This year, we are commemorating our Bicentennial – it has been 200 years since the founding of modern Singapore by Sir Stamford Raffles.
The significance of the Bicentennial can only be understood against the broader backdrop of our history.
Our history did not begin in 1819. It goes back 700 years to the original founding by Sang Nila Utama, which saw the rise of a kingdom and the beginnings of a maritime emporium based on regional trade. Even back then, trade was our lifeblood and people from many places came here to do business. For example, Singapura – as we were called then – was where the Chinese Emperor purchased his war elephants!
Due to its limited size, Singapore was subjected to periods of vassalage and external attacks. In the first 500 years there were two peaks of prosperity, after which Singapore fell into decline.
That changed when Raffles landed in Singapore in 1819. That event set Singapore on a new and upward trajectory. We were first a settlement, and then we grew and prospered into becoming a colony. Eventually, with self-determination, –we progressed from internal self-governance (1959), to merger (1963) and finally, independence (1965).
But the history of Singapore is not just about political developments.
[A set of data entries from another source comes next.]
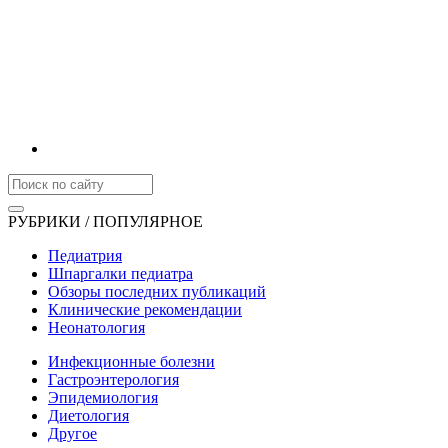
РУБРИКИ / ПОПУЛЯРНОЕ
Педиатрия
Шпаргалки педиатра
Обзоры последних публикаций
Клинические рекомендации
Неонатология
Инфекционные болезни
Гастроэнтерология
Эпидемиология
Диетология
Другое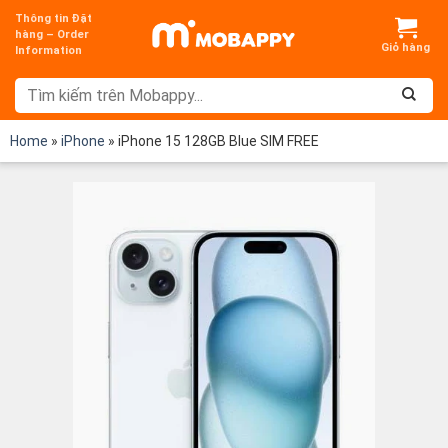
Chuyển
Thông tin Đặt
đến
hàng – Order
Information
nội
dung
Home
»
iPhone
»
iPhone 15 128GB Blue SIM FREE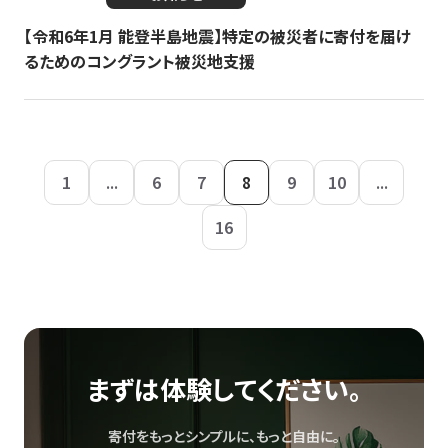
【令和6年1月 能登半島地震】特定の被災者に寄付を届け
るためのコングラント被災地支援
1
...
6
7
8
9
10
...
16
まずは体験してください。
寄付をもっとシンプルに、もっと自由に。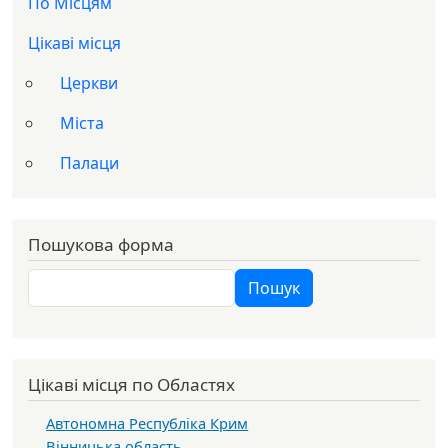
По Місцям
Цікаві місця
Церкви
Міста
Палаци
Пошукова форма
Пошук
Пошук
Цікаві місця по Областях
Автономна Республіка Крим
Вінницька область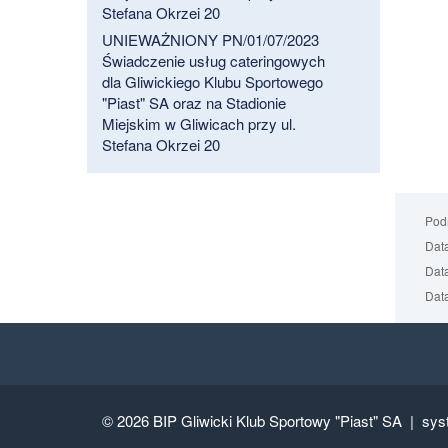
Stefana Okrzei 20
UNIEWAŻNIONY PN/01/07/2023
Świadczenie usług cateringowych
dla Gliwickiego Klubu Sportowego
"Piast" SA oraz na Stadionie
Miejskim w Gliwicach przy ul.
Stefana Okrzei 20
Podm
Data
Data
Data
© 2026
BIP Gliwicki Klub Sportowy "Piast" SA |
sys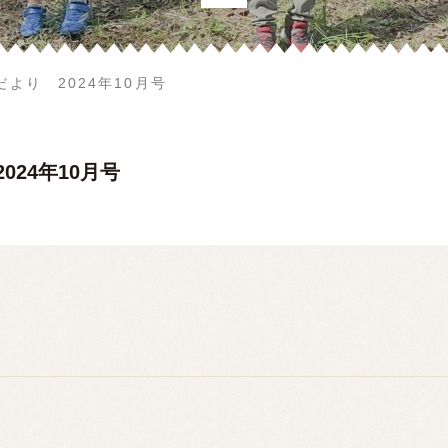
より 2024年10月号
024年10月号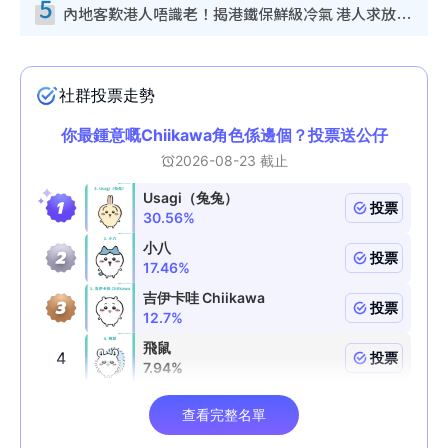
5
內地客歎港人唔識老！揭港鐵保鮮級冷氣 港人求放過：咪投訴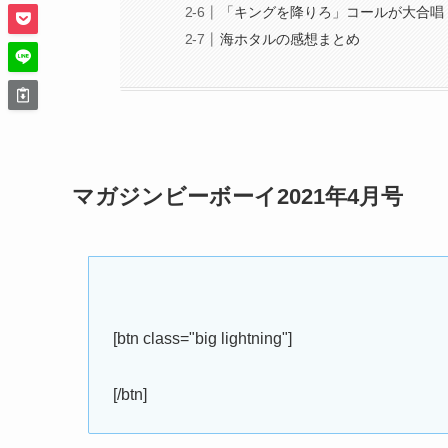
「キングを降りろ」コールが大合唱
海ホタルの感想まとめ
マガジンビーボーイ2021年4月号
[btn class="big lightning"]
[/btn]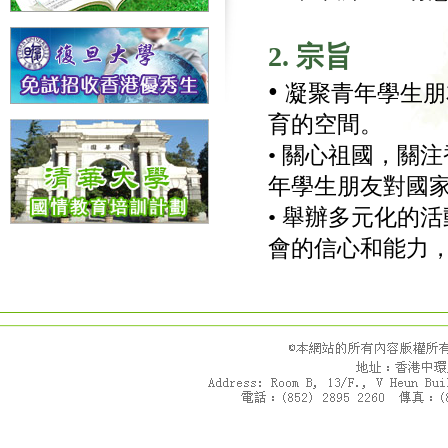
2. 宗旨
•
凝聚青年學生朋
育的空間。
• 關心祖國，關
年學生朋友對國
• 舉辦多元化的
會的信心和能力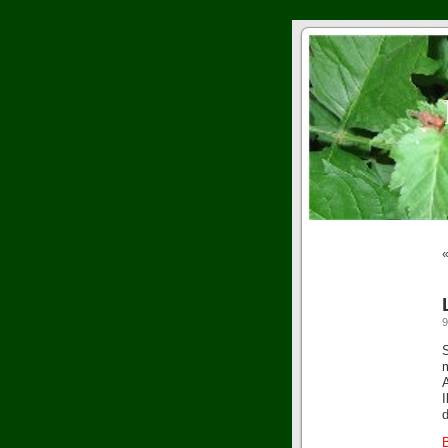
9
S
A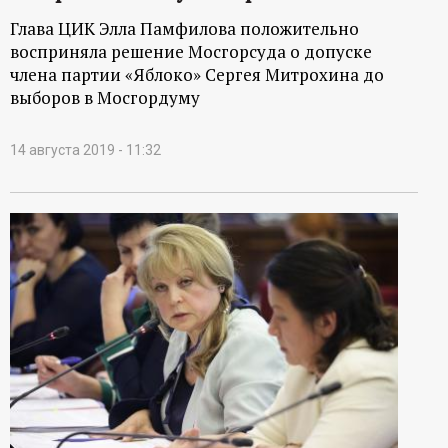
Глава ЦИК Элла Памфилова положительно
восприняла решение Мосгорсуда о допуске
члена партии «Яблоко» Сергея Митрохина до
выборов в Мосгордуму
14 августа 2019 - 11:32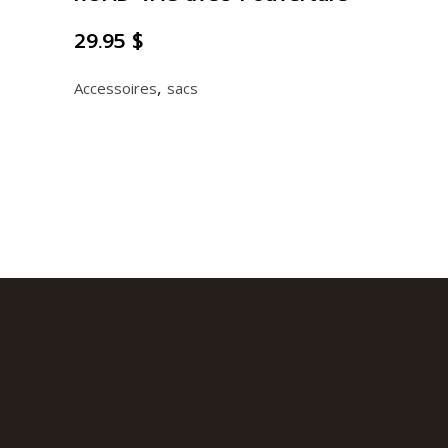
29.95
$
,
Accessoires
sacs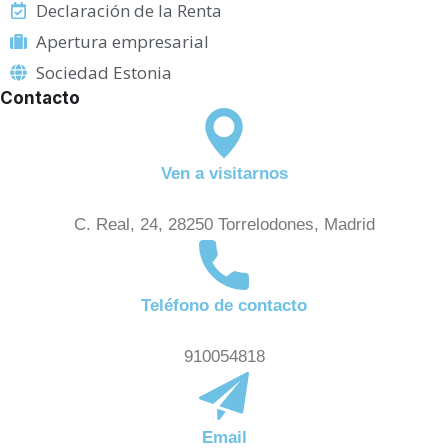
Declaración de la Renta
Apertura empresarial
Sociedad Estonia
Contacto
Ven a visitarnos
C. Real, 24, 28250 Torrelodones, Madrid
Teléfono de contacto
910054818
Email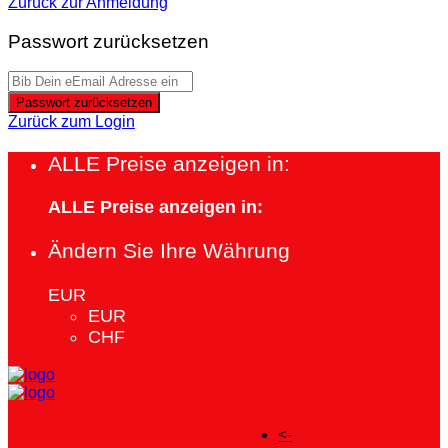
Zurück zur Anmeldung
Passwort zurücksetzen
Passwort zurücksetzen
Zurück zum Login
ALLE Preise anzeigen in:
ALLE Preise anzeigen in:
Ändern Sie Ihre Währung
EUR
EUR
CHF
<-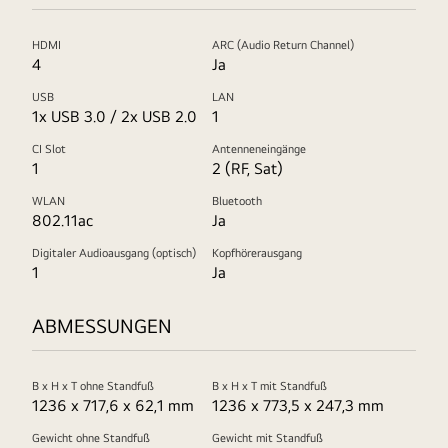
HDMI
ARC (Audio Return Channel)
4
Ja
USB
LAN
1x USB 3.0 / 2x USB 2.0
1
CI Slot
Antenneneingänge
1
2 (RF, Sat)
WLAN
Bluetooth
802.11ac
Ja
Digitaler Audioausgang (optisch)
Kopfhörerausgang
1
Ja
ABMESSUNGEN
B x H x T ohne Standfuß
B x H x T mit Standfuß
1236 x 717,6 x 62,1 mm
1236 x 773,5 x 247,3 mm
Gewicht ohne Standfuß
Gewicht mit Standfuß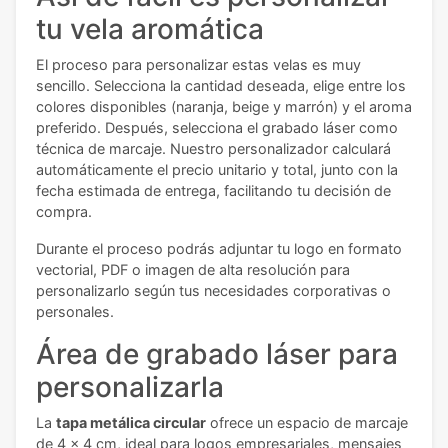
tu vela aromática
El proceso para personalizar estas velas es muy
sencillo. Selecciona la cantidad deseada, elige entre los
colores disponibles (naranja, beige y marrón) y el aroma
preferido. Después, selecciona el grabado láser como
técnica de marcaje. Nuestro personalizador calculará
automáticamente el precio unitario y total, junto con la
fecha estimada de entrega, facilitando tu decisión de
compra.
Durante el proceso podrás adjuntar tu logo en formato
vectorial, PDF o imagen de alta resolución para
personalizarlo según tus necesidades corporativas o
personales.
Área de grabado láser para
personalizarla
La
tapa metálica circular
ofrece un espacio de marcaje
de 4 x 4 cm, ideal para logos empresariales, mensajes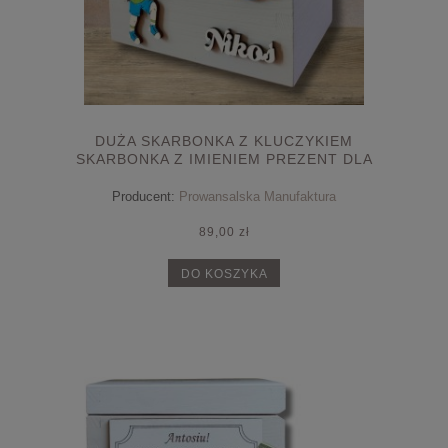
DUŻA SKARBONKA Z KLUCZYKIEM
SKARBONKA Z IMIENIEM PREZENT DLA
CHŁOPCA
Producent:
Prowansalska Manufaktura
89,00 zł
DO KOSZYKA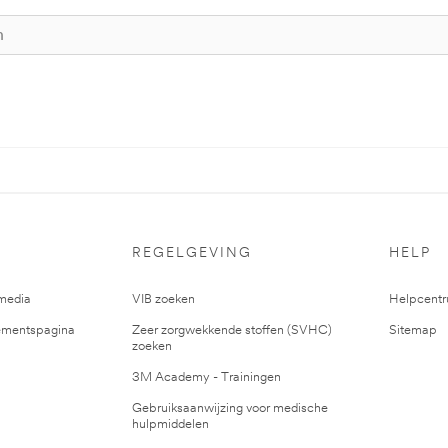
REGELGEVING
HELP
media
VIB zoeken
Helpcent
mentspagina
Zeer zorgwekkende stoffen (SVHC)
Sitemap
zoeken
3M Academy - Trainingen
Gebruiksaanwijzing voor medische
hulpmiddelen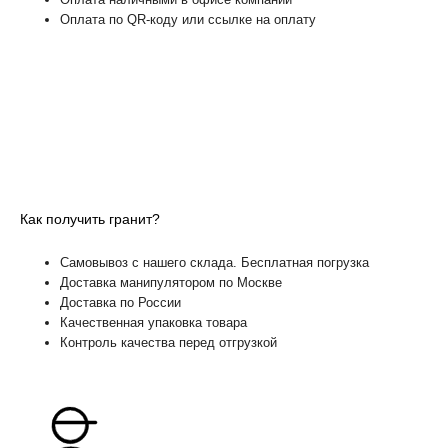
Оплата по QR-коду или ссылке на оплату
Как получить гранит?
Самовывоз с нашего склада. Бесплатная погрузка
Доставка манипулятором по Москве
Доставка по России
Качественная упаковка товара
Контроль качества перед отгрузкой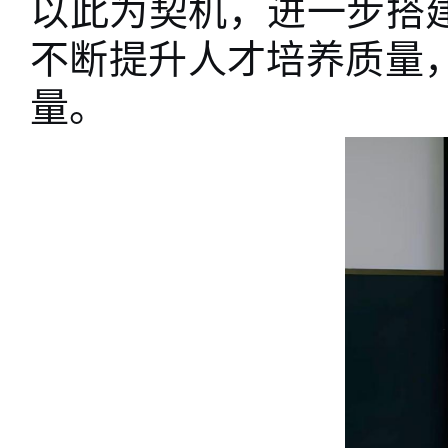
以此为契机，进一步搭
不断提升人才培养质量
量。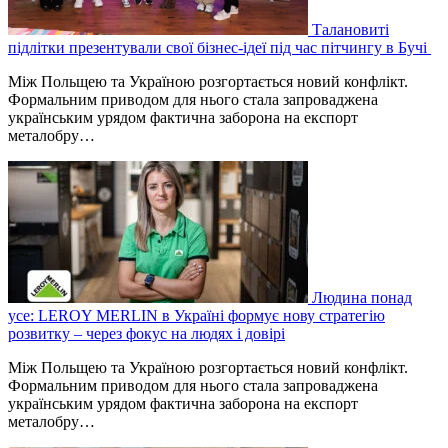
Талановиті
підлітки презентували свої бізнес-ідеї під час пітчингу в Бучі
Між Польщею та Україною розгортається новий конфлікт.
Формальним приводом для нього стала запроваджена
українським урядом фактична заборона на експорт
металобру…
Людина понад
усе: LEROY MERLIN в Україні формує нову стратегію
розвитку – через фокус на людях і довірі
Між Польщею та Україною розгортається новий конфлікт.
Формальним приводом для нього стала запроваджена
українським урядом фактична заборона на експорт
металобру…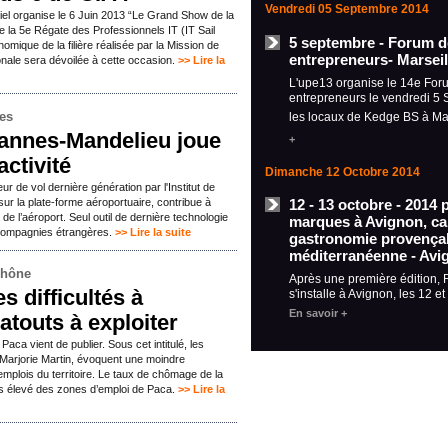
Vendredi 05 Septembre 2014
el organise le 6 Juin 2013 “Le Grand Show de la
de la 5e Régate des Professionnels IT (IT Sail
5 septembre - Forum d
mique de la filière réalisée par la Mission de
entrepreneurs- Marseil
ale sera dévoilée à cette occasion.
>> Lire la
L'upe13 organise le 14e For
entrepreneurs le vendredi 5
mes
les locaux de Kedge BS à Ma
Cannes-Mandelieu joue
+
ractivité
Dimanche 12 Octobre 2014
ur de vol dernière génération par l'Institut de
ur la plate-forme aéroportuaire, contribue à
12 - 13 octobre - 2014 
é de l’aéroport. Seul outil de dernière technologie
marques à Avignon, car
s compagnies étrangères.
>> Lire la suite
gastronomie provençal
méditerranéenne - Avi
Rhône
Après une première édition,
s difficultés à
s'installe à Avignon, les 12 e
En savoir +
atouts à exploiter
e Paca vient de publier. Sous cet intitulé, les
 Marjorie Martin, évoquent une moindre
emplois du territoire. Le taux de chômage de la
lus élevé des zones d’emploi de Paca.
>> Lire la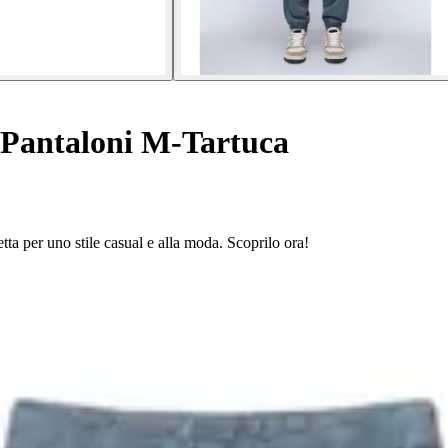
Pantaloni M-Tartuca
ta per uno stile casual e alla moda. Scoprilo ora!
It is also the story of our people. This includes the story of the Indian community in Singapore.
When Raffles arrived on the ship “The Indiana” he was accompanied by Naraina Pillai, a Tamil civil servant in the British colonial service. Attracted by Raffles’ vision for Singapore, Pillai decided to put down roots here, first as Chief Clerk in the Colonial Treasury and subsequently moving to the private sector, becoming Singapore’s first Indian brick-business owner and contractor. He was a pioneering community leader who initiated the building of Sri Mariamman Temple at South Bridge Road.
Pillai was the first of many Indians to come to Singapore in search of a better life. Initially, there was a small community of troops, traders and merchants. In the late 1800s, more Indians migrated to Singapore for work and trade – Tamils, Parsees, Bengalis, Sindhis and Chettiars, among others. There were over 16,000 Indians by the end of the 19th century; they made up 9% of the population at the time, a figure that is remarkably similar to the current percentage.
Such migrations are not only of the past. The 2000s saw more recent migrations of Indians to Singapore many of whom have become permanent residents and new citizens. Just like our forefathers, they too sought a better life and found in Singapore a safe haven and a home.
Regardless of whether they stayed long or were new to the country, the Indians who have come here have, in one way or another, contributed to the success of Singapore and the rich tapestry of our cultural heritage.
Have a look at the banners around town and you will see one about an exhibition of the Chetti Melakans’ history. Originally traders from Panai in Tamil Nadu, the Chetti Melakans (also known as Peranakan Indians) came to our part of the world during the Malacca Sultanate, intermarried with local Malay and Chinese, settled in the peninsular and eventually developed a distinct identity of their own. After the reign of the Malacca Sultanate, some moved to the new settlement of Singapore where their descendants continue to be today. This is but one example of the uniqueness of the Indian community in Singapore. In addition to those already mentioned, we are further enriched by the Punjabis, Malayalees, Gujaratis and many others.
Indian shopkeepers established their businesses around Serangoon Road, which eventually become Little India – a unique and distinct area beloved by Singaporeans and foreigners alike.
Therefore, while the Bicentennial commemorates an important turning point in our history, it is also the story of our journey as a people – a journey that has made us who and what we are, and which has given us our uniquely Singaporean DNA, which includes openness, multiculturalism and a strong sense of self-determination.
Openness has been the engine of our success and prosperity. When Raffles made Singapore a free port, it was the game-changer of that era; it took Singapore beyond regional trade and introduced us into global trade. It also diverted international trade routes to Singapore. Free trade has been a continuing foundation for our success and this is why we strongly support it, especially now when protectionist winds are blowing across the world.
Multiculturalism has been the bedrock of our social fabric – Singapore was, is and must continue to be a place where people can achieve their dreams, live in peace and harmony, understand each other’s differences and have the freedom to celebrate their ethnicities and cultural practices.
Self-determination and sovereignty are what the Pioneer and Merdeka Generations fought for – the right to determine our own destiny and be the authors of our future. These are hard-won, precious rights.
As history shows, larger countries will always be tempted to assert themselves over small ones. For that reason, defense is the cornerstone of our sovereignty and we advocate and uphold the rule of law, domestically and on the international stage. We will be friends with all who wish to be friends with us. But we will also defend and protect what is ours.
The Bicentennial is therefore also a time for reflection – of the journey that has strengthened Singapore and our identity as Singaporeans.